Surprisingly, many Japanese undergo the problem of having no security net after losing their income source, despite external perception that the Japanese enjoy privileged lifelong employment (shushin-koyo). Since there are no official figures available, various statisticians have come up with quite a wide range of estimates depicting lifelong employment within the 66.5 million workforce: many Japanese magazines state it’s around the 30 percent mark, but according to international figures, it can range anywhere from 20 percent to 70 percent, depending on interpretations.
Employment ice age
The two-decade-long chronic economic drought in Japan is old news. What is astounding is how lacklustre the ruling government has been toward implementation of effective reforms. And despite who is running the show it all usually ends badly.

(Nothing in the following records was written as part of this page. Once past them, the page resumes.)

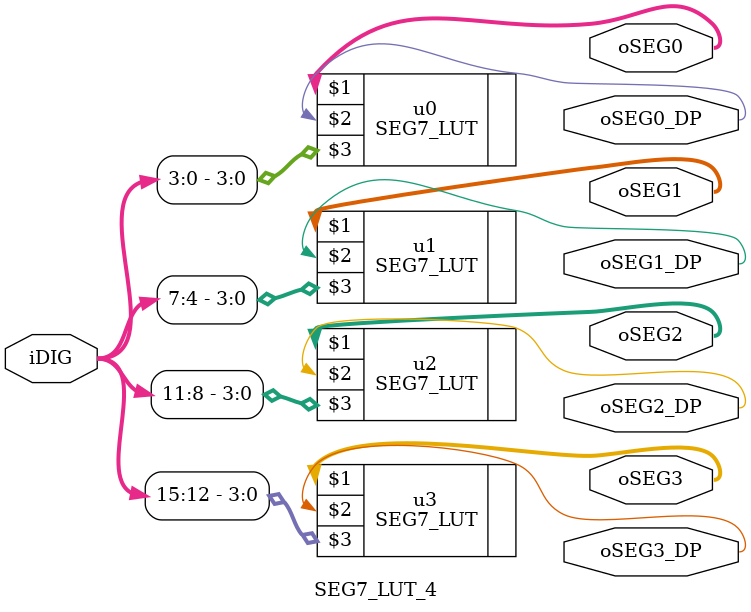
<source format=v>
module SEG7_LUT_4 (
    output [6:0]    oSEG0,
    output          oSEG0_DP,
    output [6:0]    oSEG1,
    output          oSEG1_DP,
    output [6:0]    oSEG2,
    output          oSEG2_DP,
    output [6:0]    oSEG3,
    output          oSEG3_DP,
    input [15:0]    iDIG
);

SEG7_LUT u0(oSEG0, oSEG0_DP, iDIG[3:0]);
SEG7_LUT u1(oSEG1, oSEG1_DP, iDIG[7:4]);
SEG7_LUT u2(oSEG2, oSEG2_DP, iDIG[11:8]);
SEG7_LUT u3(oSEG3, oSEG3_DP, iDIG[15:12]);

endmodule

</source>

In a socialist country such as Japan, it’s odd to find the absence of a safety net. There are few reasons as to why the present system does not account for life outside the salaryman’s corporate safety net, where a working male retires at 60 and lives a comfortable life on a monthly average pension of ¥18,000 (US$2,000). In addition to the government being at fault, many who are in need of financial aid are too proud to collect subsidies. They are labelled impoverished, a terrible social dishonour.
Death row retirement
Kei Matsui’s case is one of the few that has a happy ending: the success of his book allowed him to reunite with his family and resume a normal life. Now that his daughter is 12 years old and attending school, he can laugh about the misfortunes of the past.